:: Required action 1 ::
Answer these about the abstract on antibiotic resistance genes, marking each answer with its letter:
(a) By what process can antibiotic resistance genes be passed among bacteria?
(b) How many studies does the abstract report?
(c) Across how many public parks was sampling done in the first research chapter?
:: Required action 2 ::
In the abstract on antibiotic resistance genes, write out the passage that begins at the words "The first research" and stops after "for ARG proliferation.", swapping "soil" for "sediment".
:: Required action 3 ::
Extend the abstract on antibiotic resistance genes, picking up right after its last sentence.

== Excerpt to read ==

Distribution, Emergence, Fate and Transport of Antibiotic Resistance Genes in Environmental Compartments: Studies at the Nexus of Human-Environment Interaction

  • Author(s): Echeverria Palencia, Cristina Maria
  • Advisor(s): Jay, Jennifer A
  • et al.

The failing of current last line of defense antibiotics has raised concerns over the future treatability of common bacterial infections, drawing particular concern for antibiotic resistance genes (ARGs), which confer resistance and can be transferred among bacteria through horizontal gene transfer. ARGs are ubiquitous and rather than readily degrading, can proliferate in the presence of selective and co-selective pressures, as well as persist in the absence of a bacterial host. In this way, ARGs challenge current perceptions of contaminant behavior, with many questions concerning ARG fate and transport still yet to be answered. The four studies reported here explore ARG extent of dissemination, fate and transport, from the framework of prioritizing environmental compartments that may be of public health significance.

The first research chapter presents a survey of environmental ARG levels in California, sampling air, drinking water and soil across 26 public parks in four cities across California, USA. Data are analyzed by two methods and city values are compared to each other as well as to globally reported values. In conducting this study, city to city disparities in ARG levels are shown for the first time, providing insight into possible hotspots for ARG proliferation.

===
== Extracted entries ==

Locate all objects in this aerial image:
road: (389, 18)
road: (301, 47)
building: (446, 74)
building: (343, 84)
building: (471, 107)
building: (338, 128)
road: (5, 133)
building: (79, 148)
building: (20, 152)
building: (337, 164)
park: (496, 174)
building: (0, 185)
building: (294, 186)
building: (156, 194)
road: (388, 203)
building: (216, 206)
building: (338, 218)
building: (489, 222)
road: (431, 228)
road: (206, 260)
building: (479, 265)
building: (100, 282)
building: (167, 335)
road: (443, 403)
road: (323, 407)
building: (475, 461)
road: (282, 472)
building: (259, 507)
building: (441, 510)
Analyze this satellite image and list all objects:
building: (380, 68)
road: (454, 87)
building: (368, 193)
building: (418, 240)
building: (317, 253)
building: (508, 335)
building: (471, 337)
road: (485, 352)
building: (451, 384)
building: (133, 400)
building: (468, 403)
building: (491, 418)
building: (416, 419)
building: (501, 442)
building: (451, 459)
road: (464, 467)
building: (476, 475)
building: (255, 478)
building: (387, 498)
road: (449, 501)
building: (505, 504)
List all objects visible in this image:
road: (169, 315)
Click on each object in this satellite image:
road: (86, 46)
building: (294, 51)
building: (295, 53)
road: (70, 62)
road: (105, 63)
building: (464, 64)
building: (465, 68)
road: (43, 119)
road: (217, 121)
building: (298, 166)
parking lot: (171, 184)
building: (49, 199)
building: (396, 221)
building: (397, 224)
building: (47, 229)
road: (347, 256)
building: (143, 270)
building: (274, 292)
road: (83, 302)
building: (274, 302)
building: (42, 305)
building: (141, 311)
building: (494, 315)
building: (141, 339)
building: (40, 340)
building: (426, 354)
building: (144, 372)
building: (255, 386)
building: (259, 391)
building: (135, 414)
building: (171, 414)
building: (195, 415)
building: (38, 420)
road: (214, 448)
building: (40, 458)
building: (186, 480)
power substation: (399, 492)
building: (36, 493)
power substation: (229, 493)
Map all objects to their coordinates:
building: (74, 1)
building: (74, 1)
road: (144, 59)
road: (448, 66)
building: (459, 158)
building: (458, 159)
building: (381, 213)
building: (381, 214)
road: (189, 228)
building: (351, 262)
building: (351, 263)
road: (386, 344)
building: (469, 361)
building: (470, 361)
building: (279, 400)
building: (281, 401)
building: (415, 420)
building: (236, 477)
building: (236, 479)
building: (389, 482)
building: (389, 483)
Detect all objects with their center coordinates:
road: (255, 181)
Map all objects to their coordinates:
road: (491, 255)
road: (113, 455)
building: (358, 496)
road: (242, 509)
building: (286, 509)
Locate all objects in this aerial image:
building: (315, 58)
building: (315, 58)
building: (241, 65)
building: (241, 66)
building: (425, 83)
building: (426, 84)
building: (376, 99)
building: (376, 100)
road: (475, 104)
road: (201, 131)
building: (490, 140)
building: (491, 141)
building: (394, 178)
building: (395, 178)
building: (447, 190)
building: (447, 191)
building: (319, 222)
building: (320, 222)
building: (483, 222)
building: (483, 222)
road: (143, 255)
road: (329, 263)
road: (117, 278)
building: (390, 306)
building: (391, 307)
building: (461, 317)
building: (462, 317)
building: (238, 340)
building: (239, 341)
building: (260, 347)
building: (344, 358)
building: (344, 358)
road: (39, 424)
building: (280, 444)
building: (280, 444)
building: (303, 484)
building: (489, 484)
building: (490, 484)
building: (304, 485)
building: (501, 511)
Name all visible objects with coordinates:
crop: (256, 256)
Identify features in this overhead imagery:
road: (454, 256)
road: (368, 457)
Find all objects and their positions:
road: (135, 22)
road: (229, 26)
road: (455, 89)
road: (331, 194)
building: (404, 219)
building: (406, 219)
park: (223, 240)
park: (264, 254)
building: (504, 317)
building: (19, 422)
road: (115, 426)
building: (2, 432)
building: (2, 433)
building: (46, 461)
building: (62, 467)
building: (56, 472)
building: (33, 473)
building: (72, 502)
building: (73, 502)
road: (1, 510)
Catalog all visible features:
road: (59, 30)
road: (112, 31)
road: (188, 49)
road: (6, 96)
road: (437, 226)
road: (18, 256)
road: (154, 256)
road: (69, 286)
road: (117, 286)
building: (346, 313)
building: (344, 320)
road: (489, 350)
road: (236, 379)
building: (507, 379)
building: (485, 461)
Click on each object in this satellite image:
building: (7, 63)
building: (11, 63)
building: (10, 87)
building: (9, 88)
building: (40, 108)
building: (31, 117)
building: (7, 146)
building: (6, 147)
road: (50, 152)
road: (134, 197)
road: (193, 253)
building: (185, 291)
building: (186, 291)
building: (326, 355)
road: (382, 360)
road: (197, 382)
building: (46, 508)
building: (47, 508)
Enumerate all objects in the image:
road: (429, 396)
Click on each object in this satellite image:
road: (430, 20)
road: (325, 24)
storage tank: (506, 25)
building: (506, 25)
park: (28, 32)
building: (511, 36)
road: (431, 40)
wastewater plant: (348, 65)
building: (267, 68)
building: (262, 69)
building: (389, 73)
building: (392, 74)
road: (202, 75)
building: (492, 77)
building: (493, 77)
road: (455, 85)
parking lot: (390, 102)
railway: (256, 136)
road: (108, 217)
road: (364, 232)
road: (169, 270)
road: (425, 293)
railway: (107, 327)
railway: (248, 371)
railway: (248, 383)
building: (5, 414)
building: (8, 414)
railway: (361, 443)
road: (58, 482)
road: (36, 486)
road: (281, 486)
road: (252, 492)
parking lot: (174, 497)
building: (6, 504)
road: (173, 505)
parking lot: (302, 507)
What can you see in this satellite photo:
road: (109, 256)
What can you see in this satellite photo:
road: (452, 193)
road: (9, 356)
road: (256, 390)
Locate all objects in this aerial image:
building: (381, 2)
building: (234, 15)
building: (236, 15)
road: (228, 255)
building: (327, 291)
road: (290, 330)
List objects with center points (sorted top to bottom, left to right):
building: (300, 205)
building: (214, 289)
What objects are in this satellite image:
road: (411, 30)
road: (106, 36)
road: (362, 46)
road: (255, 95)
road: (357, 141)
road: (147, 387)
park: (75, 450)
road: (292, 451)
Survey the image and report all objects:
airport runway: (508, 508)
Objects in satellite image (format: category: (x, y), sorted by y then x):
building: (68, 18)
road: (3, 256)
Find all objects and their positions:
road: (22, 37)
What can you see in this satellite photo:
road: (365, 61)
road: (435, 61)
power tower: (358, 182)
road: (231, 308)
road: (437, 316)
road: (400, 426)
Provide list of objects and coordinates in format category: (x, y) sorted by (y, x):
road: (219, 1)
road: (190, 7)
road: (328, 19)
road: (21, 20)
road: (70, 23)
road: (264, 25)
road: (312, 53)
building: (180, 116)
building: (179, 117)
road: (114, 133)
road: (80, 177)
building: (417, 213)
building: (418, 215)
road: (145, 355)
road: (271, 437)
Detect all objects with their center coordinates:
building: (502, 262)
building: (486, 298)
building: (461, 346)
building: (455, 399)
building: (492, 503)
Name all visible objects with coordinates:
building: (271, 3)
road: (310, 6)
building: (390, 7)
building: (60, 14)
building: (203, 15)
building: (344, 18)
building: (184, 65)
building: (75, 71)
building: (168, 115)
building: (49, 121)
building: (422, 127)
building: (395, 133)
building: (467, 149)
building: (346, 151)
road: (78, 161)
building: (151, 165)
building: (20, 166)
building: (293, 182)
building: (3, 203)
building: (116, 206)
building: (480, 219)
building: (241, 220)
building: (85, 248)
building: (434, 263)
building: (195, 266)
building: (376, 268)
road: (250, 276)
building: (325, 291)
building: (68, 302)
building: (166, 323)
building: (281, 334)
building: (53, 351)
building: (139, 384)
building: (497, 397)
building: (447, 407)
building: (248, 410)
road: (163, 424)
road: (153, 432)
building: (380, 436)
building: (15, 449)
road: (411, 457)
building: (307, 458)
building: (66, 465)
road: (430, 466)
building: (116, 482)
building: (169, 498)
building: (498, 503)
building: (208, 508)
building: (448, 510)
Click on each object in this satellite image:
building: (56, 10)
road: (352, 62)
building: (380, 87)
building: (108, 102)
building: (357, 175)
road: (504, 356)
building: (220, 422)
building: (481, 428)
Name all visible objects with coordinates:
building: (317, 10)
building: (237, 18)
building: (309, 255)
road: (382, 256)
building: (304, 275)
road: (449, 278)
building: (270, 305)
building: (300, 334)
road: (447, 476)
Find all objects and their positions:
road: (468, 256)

===

:: Written answer 1 ::
(a) Horizontal gene transfer.
(b) Four.
(c) 26.

:: Written answer 2 ::
The first research chapter presents a survey of environmental ARG levels in California, sampling air, drinking water and sediment across 26 public parks in four cities across California, USA. Data are analyzed by two methods and city values are compared to each other as well as to globally reported values. In conducting this study, city to city disparities in ARG levels are shown for the first time, providing insight into possible hotspots for ARG proliferation.

:: Written answer 3 ::
In the second chapter, Confined Animal Feeding Operations (CAFOs) are confirmed as possible sources for airborne ARGs. Air is sampled from areas directly downwind of agricultural activity and compared to locations regarded as “pristine,” or unassociated with agriculture. Antibiotic resistance is studied via culturally dependent and molecular methods, presenting data on ARGs in viable bacteria as well as found extracellularly.

The third research chapter explores commercial garden products as potential sources of ARG content near homes. Here a survey of the ARG content of 30 commercially available garden products is presented and contextualized in relation to branding, third party certifications and environmentally reported ARG quantities.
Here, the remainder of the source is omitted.